El dólar se mantuvo por debajo de la cota de 1,32 unidades por euro después de que las cifras de actividad no manufacturera de febrero se situaran por encima de lo previsto por los analistas. El euro, que inició la sesión en Europa con ganancias, tuvo que rendirse después de que el Banco Central Europeo (BCE) decidiera mantener los tipos de interés en el 2% y señalara que controla la inflación con una cierta comodidad. El euro inició la sesión con la cita de la reunión del consejo de Gobierno del BCE en el horizonte.
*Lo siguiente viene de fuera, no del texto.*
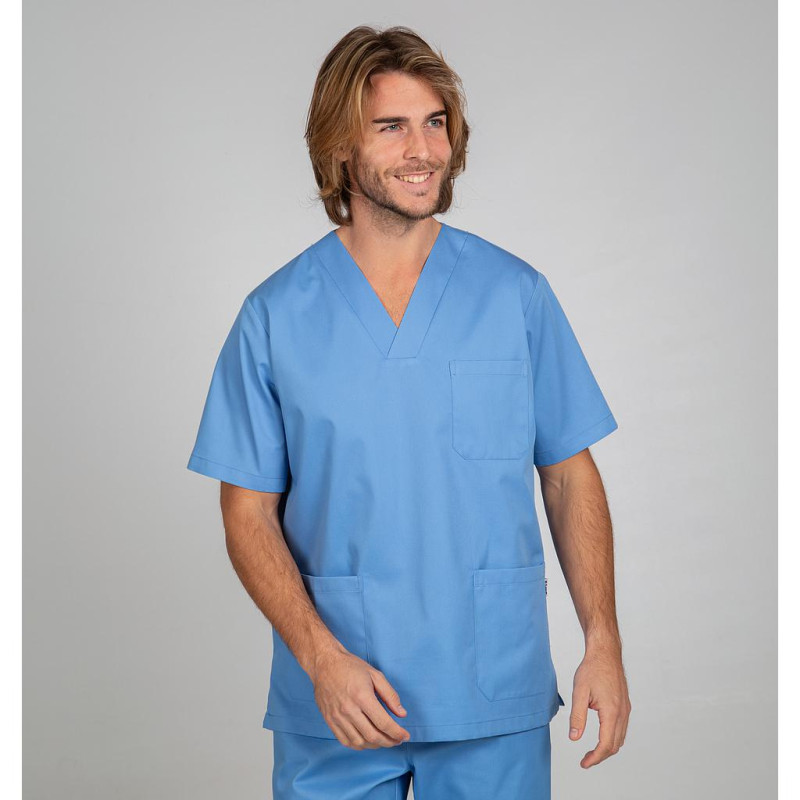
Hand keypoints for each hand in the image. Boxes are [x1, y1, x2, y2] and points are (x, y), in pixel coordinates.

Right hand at [311, 646, 410, 749]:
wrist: (325, 663)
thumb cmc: (351, 667)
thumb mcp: (375, 674)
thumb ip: (390, 695)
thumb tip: (402, 713)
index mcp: (362, 697)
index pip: (383, 723)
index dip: (397, 733)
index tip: (405, 736)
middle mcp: (349, 710)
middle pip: (373, 736)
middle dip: (389, 742)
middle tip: (397, 741)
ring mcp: (337, 717)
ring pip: (359, 742)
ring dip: (375, 745)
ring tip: (383, 740)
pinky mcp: (329, 720)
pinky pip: (345, 741)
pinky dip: (359, 745)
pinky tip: (367, 741)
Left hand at [568, 645, 631, 767]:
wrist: (605, 653)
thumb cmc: (592, 669)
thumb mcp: (579, 692)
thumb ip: (577, 716)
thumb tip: (574, 737)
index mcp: (611, 712)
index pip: (606, 744)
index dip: (595, 758)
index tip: (584, 763)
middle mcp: (622, 713)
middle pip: (615, 745)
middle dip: (600, 756)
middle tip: (585, 760)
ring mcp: (626, 709)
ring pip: (620, 738)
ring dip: (607, 748)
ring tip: (592, 751)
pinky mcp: (625, 705)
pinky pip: (622, 728)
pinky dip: (612, 737)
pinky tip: (602, 735)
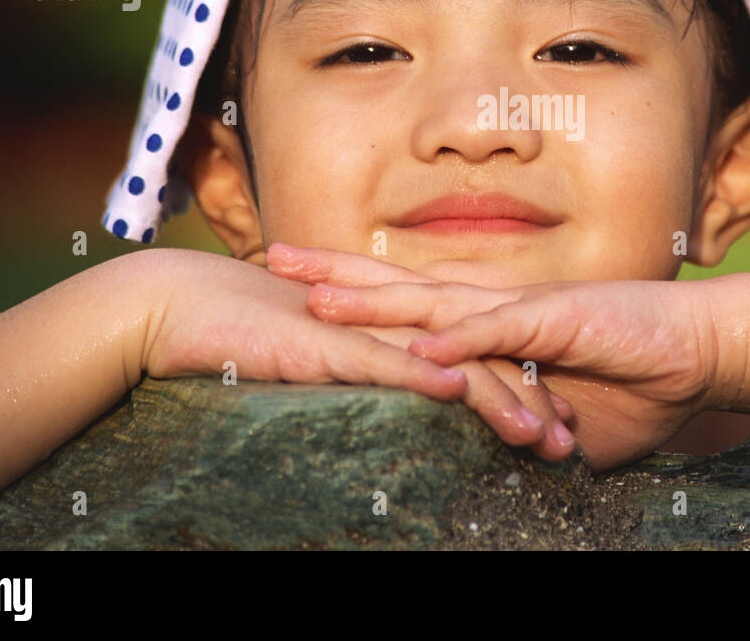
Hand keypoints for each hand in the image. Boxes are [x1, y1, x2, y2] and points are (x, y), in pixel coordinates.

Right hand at [143, 248, 573, 459]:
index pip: (470, 363)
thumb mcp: (322, 372)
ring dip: (497, 400)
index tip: (554, 427)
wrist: (182, 308)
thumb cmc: (245, 342)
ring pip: (446, 365)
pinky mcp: (327, 342)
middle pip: (475, 363)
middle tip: (568, 440)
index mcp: (394, 333)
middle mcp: (389, 327)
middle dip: (527, 401)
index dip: (516, 392)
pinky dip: (422, 375)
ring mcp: (361, 331)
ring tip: (539, 436)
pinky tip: (456, 392)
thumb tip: (402, 419)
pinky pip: (383, 360)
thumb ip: (365, 387)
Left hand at [266, 244, 721, 470]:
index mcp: (493, 321)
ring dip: (376, 303)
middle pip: (402, 285)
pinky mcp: (560, 322)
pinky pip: (502, 331)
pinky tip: (418, 343)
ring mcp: (524, 310)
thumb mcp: (561, 415)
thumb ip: (520, 422)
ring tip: (317, 301)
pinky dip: (461, 339)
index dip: (354, 290)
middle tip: (272, 257)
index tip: (298, 285)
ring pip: (436, 300)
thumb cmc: (636, 381)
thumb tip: (501, 451)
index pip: (409, 301)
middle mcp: (498, 306)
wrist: (697, 351)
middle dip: (335, 273)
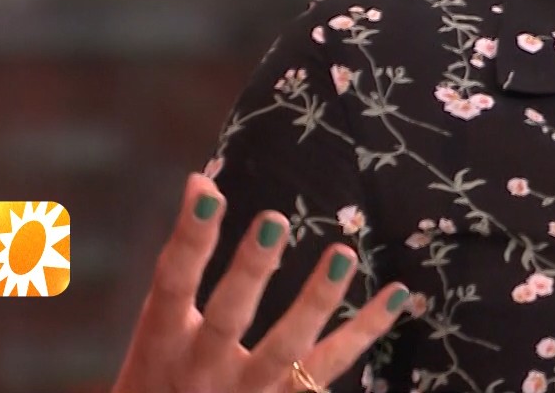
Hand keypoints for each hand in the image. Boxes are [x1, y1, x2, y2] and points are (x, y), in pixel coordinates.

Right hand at [112, 173, 408, 392]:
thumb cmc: (162, 380)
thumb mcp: (156, 334)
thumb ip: (180, 271)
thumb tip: (202, 182)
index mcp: (161, 343)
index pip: (172, 283)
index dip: (189, 238)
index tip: (206, 190)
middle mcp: (203, 370)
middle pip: (228, 319)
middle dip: (250, 272)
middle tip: (273, 221)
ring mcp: (249, 391)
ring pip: (286, 347)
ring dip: (316, 300)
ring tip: (344, 253)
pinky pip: (330, 366)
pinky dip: (366, 330)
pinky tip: (398, 294)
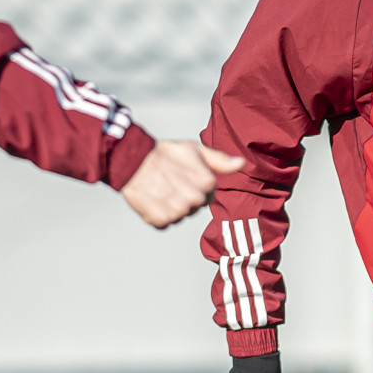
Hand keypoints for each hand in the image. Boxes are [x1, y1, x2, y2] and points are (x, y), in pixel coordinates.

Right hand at [122, 140, 243, 227]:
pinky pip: (165, 223)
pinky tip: (153, 199)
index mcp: (206, 183)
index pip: (209, 195)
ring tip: (161, 189)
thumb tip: (241, 164)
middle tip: (171, 182)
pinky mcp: (160, 220)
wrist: (131, 160)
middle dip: (185, 197)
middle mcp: (194, 199)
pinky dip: (159, 214)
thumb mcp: (195, 149)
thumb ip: (219, 160)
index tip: (184, 176)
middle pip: (195, 206)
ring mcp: (177, 211)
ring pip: (181, 215)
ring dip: (172, 207)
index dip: (196, 185)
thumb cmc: (163, 153)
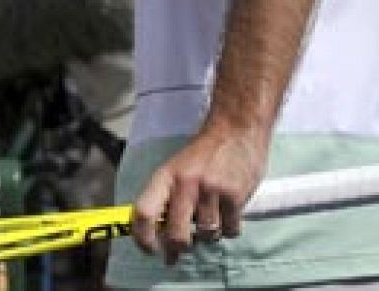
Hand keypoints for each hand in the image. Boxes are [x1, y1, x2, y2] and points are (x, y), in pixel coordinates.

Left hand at [130, 119, 267, 266]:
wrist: (236, 128)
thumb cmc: (204, 153)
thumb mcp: (176, 169)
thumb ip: (167, 199)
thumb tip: (159, 237)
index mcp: (165, 177)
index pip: (143, 213)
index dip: (142, 238)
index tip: (149, 250)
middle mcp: (186, 184)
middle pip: (176, 235)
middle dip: (179, 248)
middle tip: (181, 248)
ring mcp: (211, 191)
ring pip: (206, 236)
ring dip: (208, 236)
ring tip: (211, 219)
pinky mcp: (235, 196)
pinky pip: (230, 231)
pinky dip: (229, 229)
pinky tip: (228, 214)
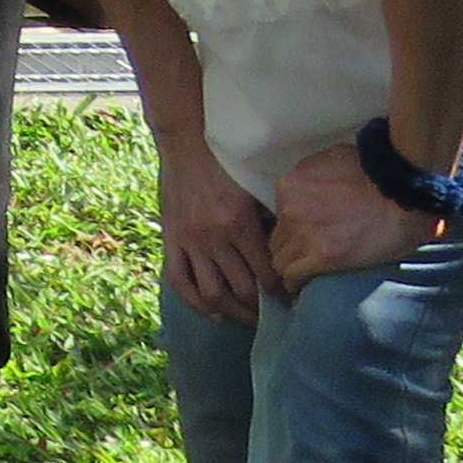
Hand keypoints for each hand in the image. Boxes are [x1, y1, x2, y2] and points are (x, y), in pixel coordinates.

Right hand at [156, 138, 274, 323]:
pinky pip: (179, 281)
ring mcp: (190, 242)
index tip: (290, 301)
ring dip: (232, 313)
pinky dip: (195, 302)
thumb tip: (292, 252)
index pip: (266, 275)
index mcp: (240, 225)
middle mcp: (214, 238)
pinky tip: (212, 312)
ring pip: (212, 293)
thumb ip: (270, 220)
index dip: (281, 295)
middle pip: (242, 290)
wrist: (187, 144)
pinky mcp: (171, 240)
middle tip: (272, 317)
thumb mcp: (255, 188)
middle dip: (260, 310)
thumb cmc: (227, 164)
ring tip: (246, 318)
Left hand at [269, 141, 442, 294]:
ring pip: (279, 260)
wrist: (405, 190)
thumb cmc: (378, 173)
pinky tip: (303, 290)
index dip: (290, 230)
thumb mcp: (334, 159)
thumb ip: (314, 176)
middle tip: (304, 261)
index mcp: (291, 185)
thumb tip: (314, 188)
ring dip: (291, 269)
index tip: (302, 239)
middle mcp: (290, 208)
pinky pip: (292, 276)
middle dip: (289, 251)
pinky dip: (295, 285)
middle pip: (276, 239)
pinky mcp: (322, 256)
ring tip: (304, 279)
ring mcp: (303, 233)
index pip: (278, 215)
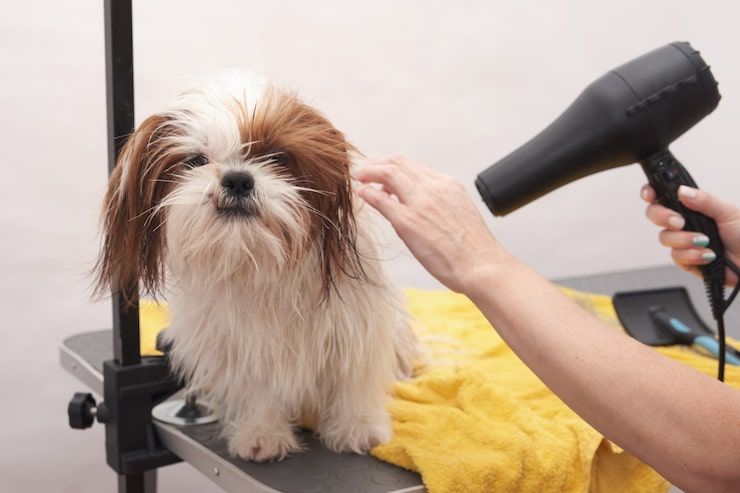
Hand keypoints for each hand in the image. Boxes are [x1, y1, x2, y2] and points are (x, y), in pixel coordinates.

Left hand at [356, 155, 511, 293]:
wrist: (482, 265)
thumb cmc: (473, 249)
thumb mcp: (460, 213)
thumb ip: (441, 203)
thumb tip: (424, 207)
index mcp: (448, 185)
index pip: (413, 167)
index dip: (393, 166)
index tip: (382, 173)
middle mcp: (434, 188)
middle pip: (398, 163)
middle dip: (377, 164)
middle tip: (365, 172)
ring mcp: (420, 203)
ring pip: (388, 173)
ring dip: (369, 172)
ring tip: (360, 178)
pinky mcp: (408, 222)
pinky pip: (380, 199)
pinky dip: (367, 192)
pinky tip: (361, 193)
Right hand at [641, 184, 739, 286]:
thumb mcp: (728, 212)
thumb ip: (704, 200)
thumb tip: (682, 191)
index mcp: (692, 206)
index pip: (664, 195)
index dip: (651, 193)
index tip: (650, 194)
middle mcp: (684, 222)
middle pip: (655, 214)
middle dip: (662, 216)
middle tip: (679, 221)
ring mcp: (683, 241)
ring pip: (664, 237)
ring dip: (684, 239)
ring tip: (704, 241)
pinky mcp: (686, 260)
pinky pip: (676, 256)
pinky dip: (692, 255)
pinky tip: (707, 254)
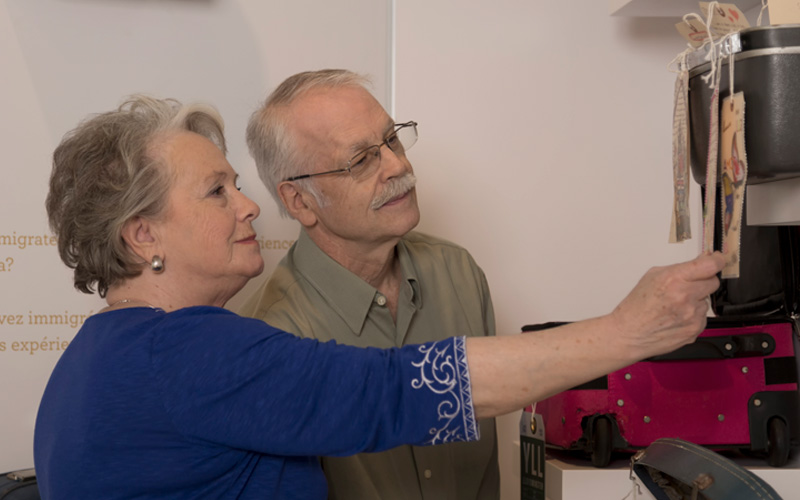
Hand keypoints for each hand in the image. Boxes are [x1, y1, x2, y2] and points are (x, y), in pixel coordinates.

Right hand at [609, 252, 724, 358]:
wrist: (629, 333)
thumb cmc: (636, 307)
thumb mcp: (653, 277)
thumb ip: (680, 268)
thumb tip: (701, 260)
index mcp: (674, 279)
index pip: (710, 265)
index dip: (717, 260)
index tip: (718, 259)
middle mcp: (685, 296)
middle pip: (713, 282)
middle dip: (704, 281)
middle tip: (688, 286)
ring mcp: (692, 315)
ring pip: (706, 301)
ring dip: (695, 301)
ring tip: (675, 307)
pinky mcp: (695, 329)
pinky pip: (702, 317)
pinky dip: (693, 316)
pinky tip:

La decisión de mantener el precio oficial del dinero estaba más que descontada por el mercado, por lo que los inversores estuvieron pendientes de las declaraciones del presidente, Jean Claude Trichet.
La comparecencia del máximo responsable del organismo emisor no fue alentadora para el euro. Trichet confirmó las noticias que aparecieron ayer sobre la rebaja en tres décimas de las estimaciones de crecimiento de la zona euro por parte del organismo emisor. Y además volvió a recalcar que las tensiones inflacionistas se están alejando de la zona euro, por lo que no habrá problemas para mantener el IPC en torno al 2%, el objetivo fijado por el BCE.
Antes de la intervención de Trichet, el euro marcó máximos anuales en 1,3166 dólares. Después comenzó a perder terreno de forma pausada y a un ritmo algo superior cuando se conocieron las cifras de actividad no manufacturera en EE UU. El índice ISM se elevó por encima de lo previsto y se situó al borde de la cota de 60. Toda cifra por encima de 50 es indicativa de una economía en expansión.
Además, los inversores también recibieron un estímulo para apostar por el dólar en vísperas de que se conozca el trascendental dato de creación de empleo correspondiente al mes de febrero. Las peticiones semanales de subsidios por desempleo se redujeron en 1.000 demandas, lo que añade optimismo a las previsiones de los analistas, que ya de por sí lo son. Las estimaciones apuntan a que la primera economía mundial podría haber creado 225.000 empleos, lo que sería la mayor cifra en cuatro meses.
El yen, por su parte, prosiguió con sus descensos moderados frente al dólar, aunque sigue por debajo de 105 unidades por dólar.